I have a users table with columns (id, xp, …) and around 1.5 million rows.
I am getting someone’s position in the XP leaderboard with the following query (which took 33 seconds to execute):
EXPLAIN ANALYZE WITH counts AS ( SELECT DISTINCT id, ROW_NUMBER () OVER (ORDER BY xp DESC) FROM users ) SELECT * FROM counts WHERE id=1;
Subquery Scan on counts (cost=344492.80..395160.57 rows=7404 width=16) (actual time=30683.244..32174.117 rows=1 loops=1) Filter: (counts.id = '1'::bigint) Rows Removed by Filter: 1481060 -> HashAggregate (cost=344492.80..376651.79 rows=1480702 width=24) (actual time=30679.440..32034.921 rows=1481061 loops=1) Group Key: users.id, row_number() OVER (?)" Planned Partitions: 64 Batches: 65 Memory Usage: 4369kB Disk Usage: 125960kB -> WindowAgg (cost=212155.06..238067.34 rows=1480702 width=24) (actual time=2983.137..20302.548 rows=1481061 loops=1) -> Sort (cost=212155.06..215856.81 rows=1480702 width=16) (actual time=2983.082..5040.782 rows=1481061 loops=1) Sort Key: users.xp DESC Sort Method: external merge Disk: 37760kB -> Seq Scan on users (cost=0.00..35094.02 rows=1480702 width=16) (actual time=25.467..880.626 rows=1481061 loops=1) Planning Time: 2.593 ms JIT: Functions: 14 Options: Inlining false, Optimization false, Expressions true, Deforming true" Timing: Generation 12.061 ms, Inlining 0.000 ms, Optimization 1.503 ms, Emission 26.086 ms, Total 39.650 ms" Execution Time: 32325.206 ms
My table definition:
CREATE TABLE users ( id bigint NOT NULL CONSTRAINT users_pkey PRIMARY KEY, xp bigint DEFAULT 0 NOT NULL, ... ); CREATE INDEX user_xp_leaderboard_index ON users (xp DESC, id ASC);
But it is extremely slow.

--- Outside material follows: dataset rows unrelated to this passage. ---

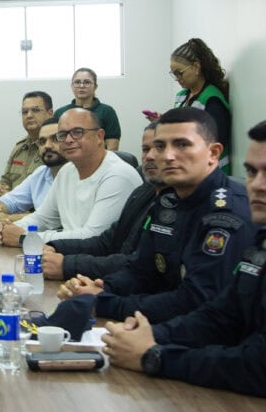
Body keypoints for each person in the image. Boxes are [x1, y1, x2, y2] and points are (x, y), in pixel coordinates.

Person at [102, 115, 266, 412]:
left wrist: (155, 356)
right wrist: (149, 335)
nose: (258, 185)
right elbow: (220, 315)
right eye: (252, 171)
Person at [58, 107, 254, 323]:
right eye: (160, 146)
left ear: (213, 153)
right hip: (161, 323)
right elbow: (141, 271)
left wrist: (104, 302)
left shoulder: (226, 214)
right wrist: (101, 287)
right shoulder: (167, 201)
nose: (166, 156)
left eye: (182, 145)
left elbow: (194, 301)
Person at [0, 108, 140, 246]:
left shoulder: (117, 175)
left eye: (77, 132)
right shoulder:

Although it is not surprising considering it sorts the whole table and filter it, I don’t know how I could improve/optimize this query.

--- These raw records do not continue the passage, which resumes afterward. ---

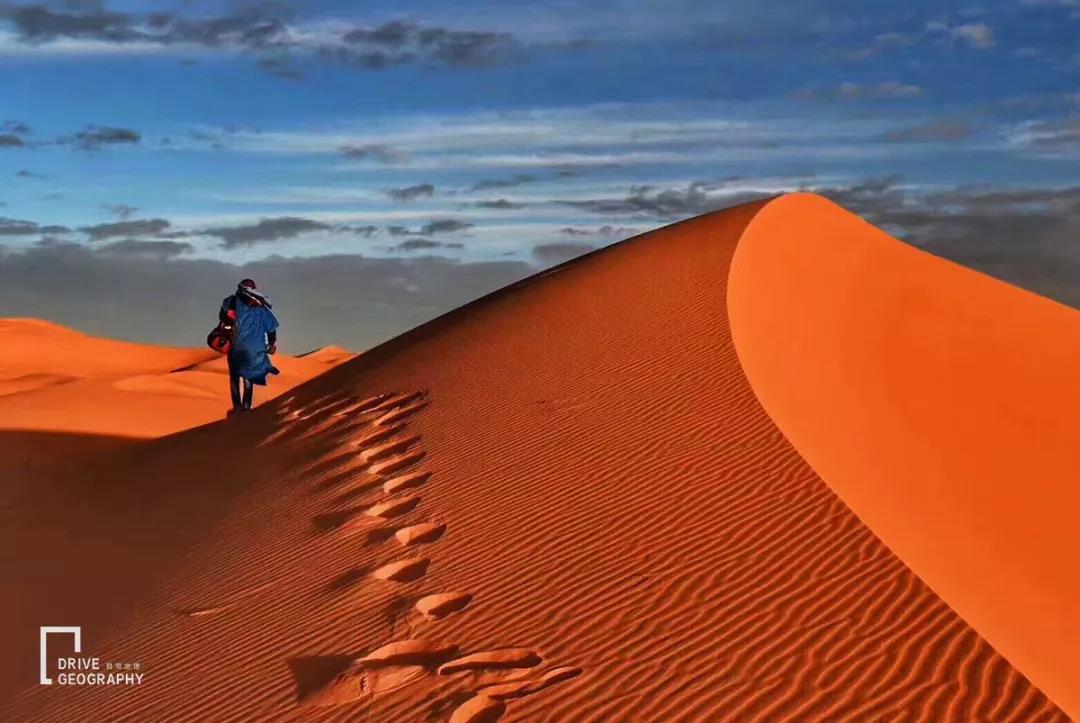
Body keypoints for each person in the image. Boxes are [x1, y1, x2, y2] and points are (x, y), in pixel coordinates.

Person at [219, 278, 280, 412]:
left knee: (234, 376)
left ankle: (237, 406)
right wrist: (271, 343)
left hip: (236, 346)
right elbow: (271, 328)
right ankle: (246, 407)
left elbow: (222, 318)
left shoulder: (230, 301)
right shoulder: (260, 306)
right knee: (248, 377)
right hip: (255, 348)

I did SET work_mem TO '1 GB';
. It helped a bit but not much.
Any help would be appreciated. Thanks in advance.
Advertisement
Answer
You can write the query like this:
select count(*) from users u where u.xp >= (select u2.xp from users u2 where u2.id = 1);
This can take advantage of an index on users(id, xp)
. This should totally eliminate any sorting. An index on users(xp)
could also be helpful if the rows are quite wide and Postgres can use an index-only scan.